Insurance Policy is the signing of a written cooperation agreement between the two parties, namely the Insurance Provider Company and the customer of the Policy Holder. Health insurance is a financial product that is already quite familiar to the world community. Health insurance itself is a type of insurance protection that covers medical, surgical, drug, and similar costs for the insured or policy holder.
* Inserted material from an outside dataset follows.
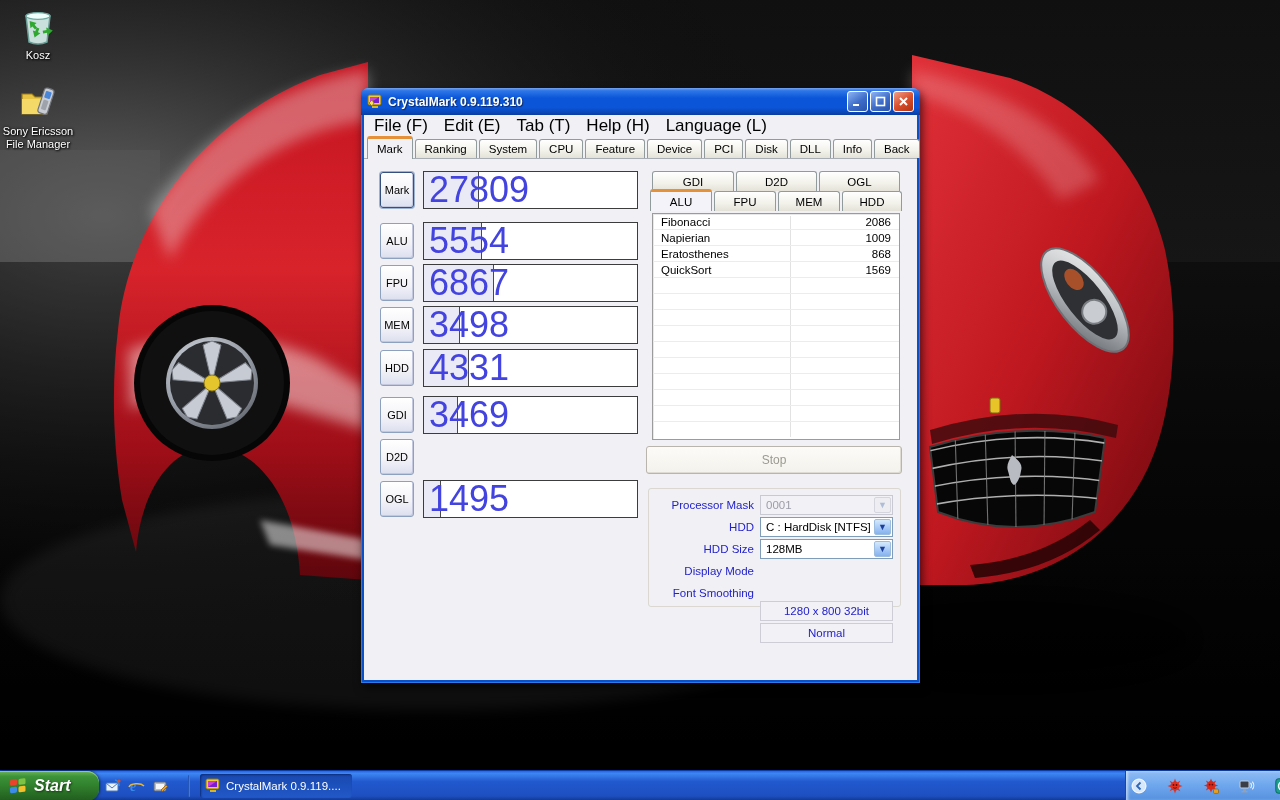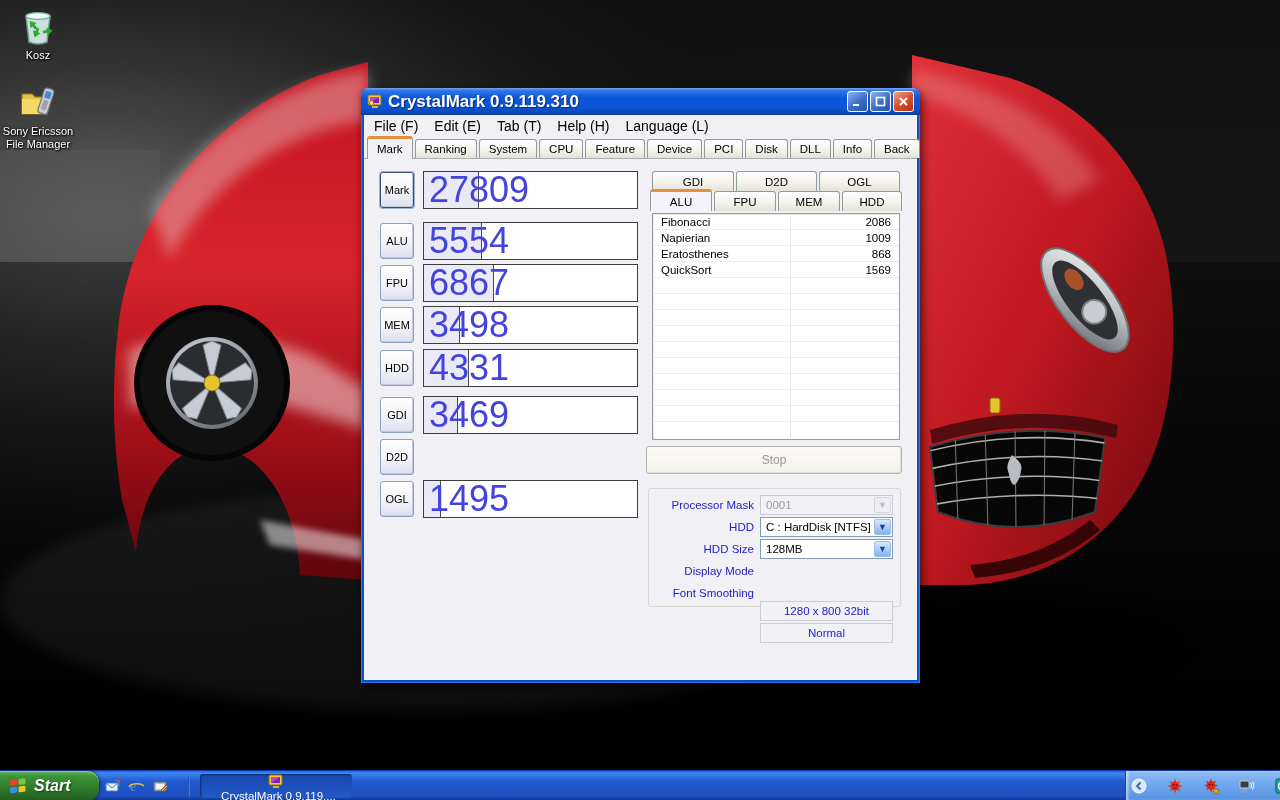"CrystalMark 0.9.119.310" .titlebar .ttext { font-size: 17px -> 12px }
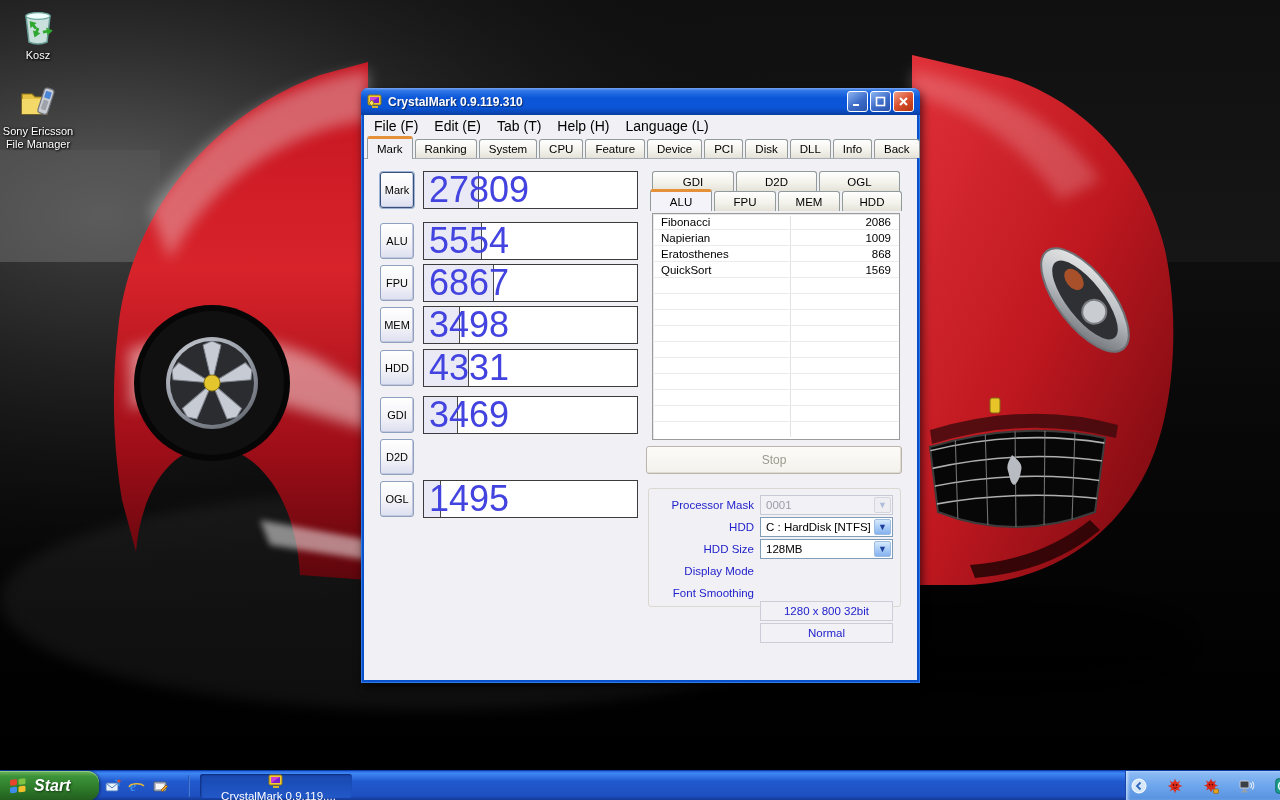"File (F)" .menubar { font-size: 14px -> 17px }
This insurance can cover medical expenses due to illness or injury, as well as pay for medical treatment costs directly. Clarity in the insurance policy is important, so it is necessary to looking for renewable hospital income insurance policy Malaysia.

The presence of an insurance policy is called important because its role is able to protect every right and obligation of insurance service customers and the insurance party from losses. As an illustration, the policy can be used as written evidence of the guarantee for various risks and compensation that may occur to the insured written in the policy, besides that the policy can also be used as proof of premium payment given to the insurance service company. Then the policy can also be used as authentic evidence to sue the insurer if one day there is negligence in fulfilling the guarantee that is the customer’s concern. To illustrate this, Health insurance policy is a health insurance for customers who need treatment such as outpatient or inpatient treatment. This health insurance policy will usually provide an estimate of the treatment costs they can bear when the customer undergoes medical treatment.

Besides having health insurance, why is it important? This is because the policy is considered to be able to ease the burden of thoughts and finances when we are sick. Imagine having to stress about the cost of treatment when we are physically weak. What exists is that the healing process will be longer, and the cost of treatment will actually swell and get worse.

In general, an insurance policy contains several things

  • The period of validity of insurance coverage.
  • The risks are borne by the insurance company.
  • What benefits are promised.
  • Method of payment, grace period due, and the period recognized as the time of receipt of premium.
  • The exchange rate and currency used if the claim or premium payment is made does not use rupiah.
  • Policies and consequences if premium payments are past due.
  • Calculation of dividends and cash value if required.
  • A clause used when the company, participant, policyholder, or the insured wants to terminate the coverage, including the causes and conditions.
  • Procedure for filing a claim, supporting evidence, and conditions.
  • Payment and claim settlement steps.
  • Clauses regarding dispute resolution, contain jurisdiction and mechanisms inside and outside the court.

In short, an insurance policy is a written agreement deed between the company and the customer who uses the service. The existence of this policy is important, considering all the rights and obligations of both parties are contained in it. When a customer registers for an insurance product, you will get a policy number, which is a unique code as legal and valid proof of the customer’s participation as the insured. This number becomes your identity when making a claim and verification.